伸びてきた手に引っ張られ、幹さんの隣りにお尻から沈む。待ちかねたように後ろ頭が抑えこまれると一息に深いキスが繋がった。

強かにしなやかに口の中をなぞられる感覚に躰の奥底がゾクリと粟立つ。閉じた瞼の裏で火花が散る。足りない、もっと。欲情に煽られるのをなけなしの理性でブレーキをかける、山脇さんの存在を歯止めに。・・・自分でも知らなかった。こんなに幹さんの温もりに飢えていたこと。
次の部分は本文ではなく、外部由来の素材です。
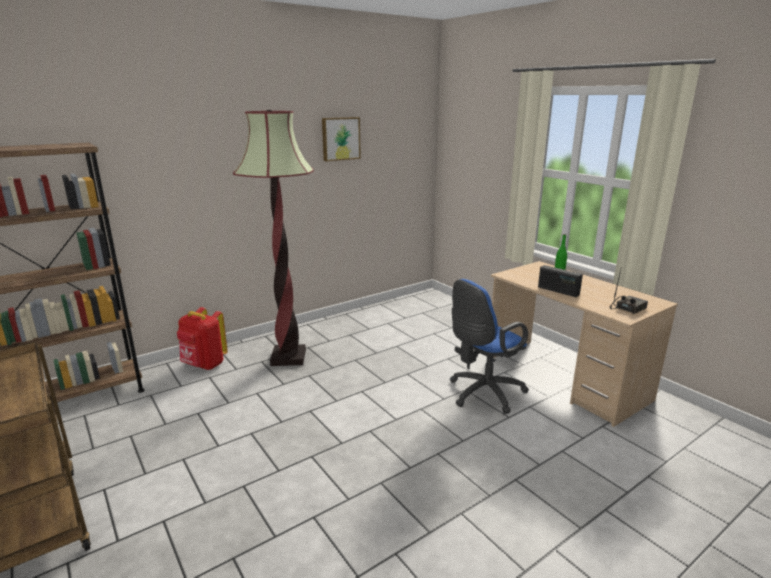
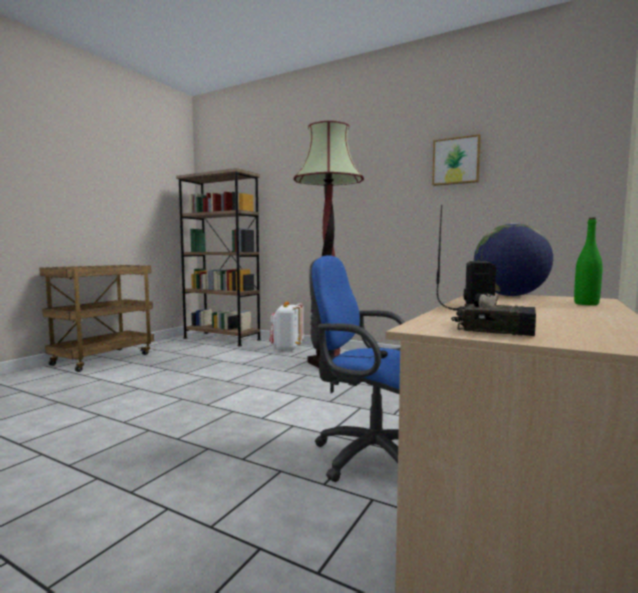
camera: 65 degrees right, 15 degrees down
(204, 365) = (286, 349): red backpack -> white backpack
(518, 273) = (510, 296): none -> globe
キスだけで押し上げられそうになる前に解放してもらえ、酸素を求めて喘ぐ私の口の端を舐め取ってから頭の天辺に幹さんの吐息が埋まった。

「・・・邪魔がなくなったら可愛がってやる」

仰いで目が合えば、妖しく口角を上げた不敵な顔で。

「お前に欲しがられるのも悪くない」

なんだかどれも見透かされている気がしてひどく恥ずかしくなった。片時も離れないで甘やかしてほしい・・・なんて。自分がどうかしている。